14 февраля 2026 г., 16:02
Примечания:
Внимание! Эта глава является отдельным побочным рассказом (спин-оффом) и не входит в основную сюжетную линию. Она выпущена для удовольствия и не обязательна к прочтению для тех, кто хочет следить исключительно за центральным сюжетом. В этой главе могут присутствовать события, которые не влияют на развитие основного сюжета, а также могут содержаться спойлеры касательно отношений героев и их будущего.

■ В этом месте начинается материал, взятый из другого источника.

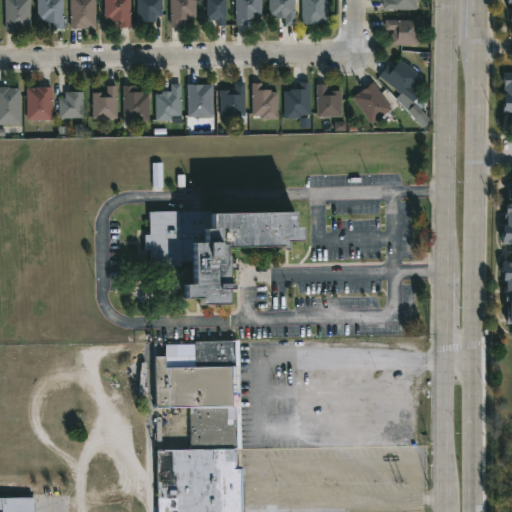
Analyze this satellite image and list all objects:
building: (399, 4)
building: (400, 4)
building: (509, 9)
building: (149, 10)
building: (149, 10)
building: (282, 10)
building: (282, 10)
building: (117, 11)
building: (117, 11)
building: (181, 11)
building: (181, 11)
building: (215, 11)
building: (216, 11)
building: (246, 11)
building: (247, 11)
building: (50, 12)
building: (51, 12)
building: (313, 12)
building: (314, 12)
building: (17, 14)
building: (82, 14)
building: (82, 14)
building: (17, 15)
building: (402, 31)
building: (403, 32)
road: (202, 56)
building: (401, 79)
building: (402, 80)
building: (507, 93)
building: (507, 93)
building: (199, 100)
building: (200, 100)
building: (232, 101)
building: (232, 101)
building: (39, 102)
building: (105, 102)
building: (263, 102)
building: (264, 102)
building: (297, 102)
building: (327, 102)
building: (327, 102)
building: (39, 103)
building: (168, 103)
building: (371, 103)
building: (371, 103)
building: (10, 104)
building: (71, 104)
building: (105, 104)
building: (297, 104)
building: (10, 105)
building: (71, 105)
building: (134, 105)
building: (135, 105)
building: (168, 105)
building: (418, 115)
road: (499, 118)
building: (156, 172)
building: (508, 215)
building: (508, 220)
road: (392, 230)
road: (332, 237)
building: (215, 240)
building: (213, 244)
road: (444, 256)
road: (474, 256)
road: (336, 271)
road: (100, 278)
building: (508, 285)
building: (508, 289)
road: (314, 358)
road: (458, 358)
building: (200, 428)
building: (202, 431)
road: (328, 467)
road: (363, 499)
building: (16, 504)
building: (16, 504)
road: (56, 509)
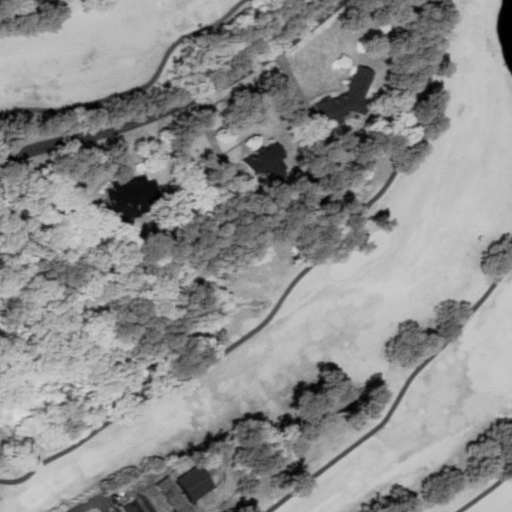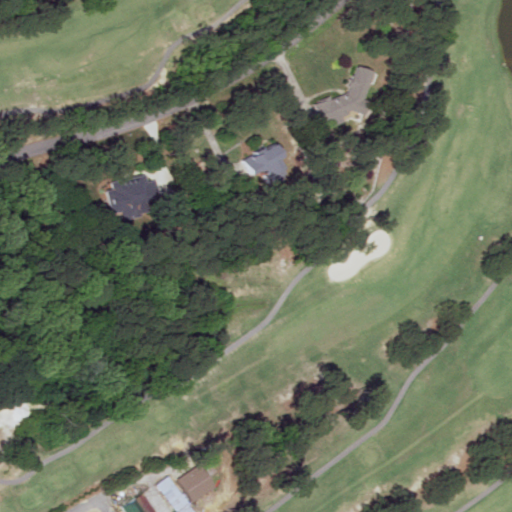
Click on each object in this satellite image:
building: (348, 97)
road: (175, 104)
building: (267, 161)
building: (131, 195)
park: (255, 256)
building: (195, 482)
road: (113, 491)
building: (136, 504)
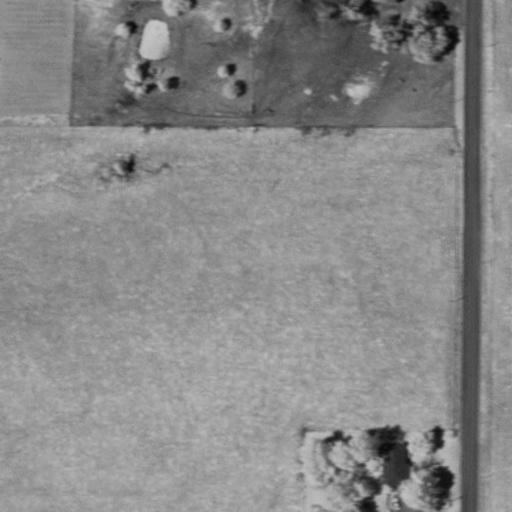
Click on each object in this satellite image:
building: (384, 1)
road: (473, 256)
building: (397, 465)
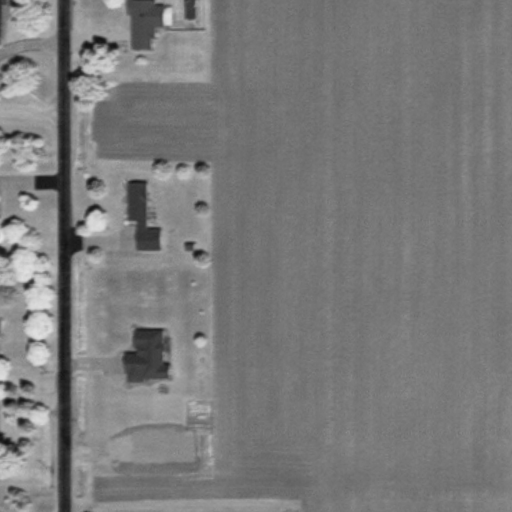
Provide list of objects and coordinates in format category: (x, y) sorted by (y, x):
building: (3, 18)
building: (149, 22)
building: (147, 217)
road: (65, 256)
building: (1, 316)
building: (153, 356)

Глава получилась о море и морской тематике на 14 февраля, так как за неё проголосовало больше человек. Скоро выйдет ещё одна глава на тематику зимы.
Можно послушать:
Billie Eilish — Lunch
Southbound — Artemas
Женя приготовила себе великолепный грейпфрутово-мангово-апельсиново-лимонный коктейль. Там же присутствовало немного алкоголя, капля белого рома, почти призрачная, лишь для того, чтобы фруктовый взрыв мягко осел на языке бархатной теплотой. Она залила всё в огромную тару из тяжёлого дутого стекла, где цитрусовая мякоть плавала крошечными солнцами. Добавила секретный ингредиент: несколько веточек тимьяна, который рос у неё на подоконнике в керамическом горшке песочного цвета, и тонко нарезанный ломтик имбиря, чтобы напиток не просто утолял жажду, а дышал, покалывал, пробуждал. Смешивала медленно, деревянной ложкой, почти ритуально, слушая, как лёд позвякивает о стекло, словно маленькие колокольчики.
Всё было идеально.
Она взяла самый красивый стакан, высокий, с едва уловимым винтажным рисунком по краю, напоминающим морскую пену. Перелила из графина, который оказался неожиданно тяжёлым для её тонких запястий; пришлось придерживать донышко ладонью, чувствуя, как холод пробирается к костям. Когда она бросила лёд, три крупных куба, прозрачных, будто замороженные слёзы хрусталя, жидкость дрогнула, качнулась через край и тонкой струйкой скользнула по стеклу вниз, на пальцы. Женя не обратила внимания. Слипшаяся сладость уже испарялась на коже, оставляя липкий, ароматный след.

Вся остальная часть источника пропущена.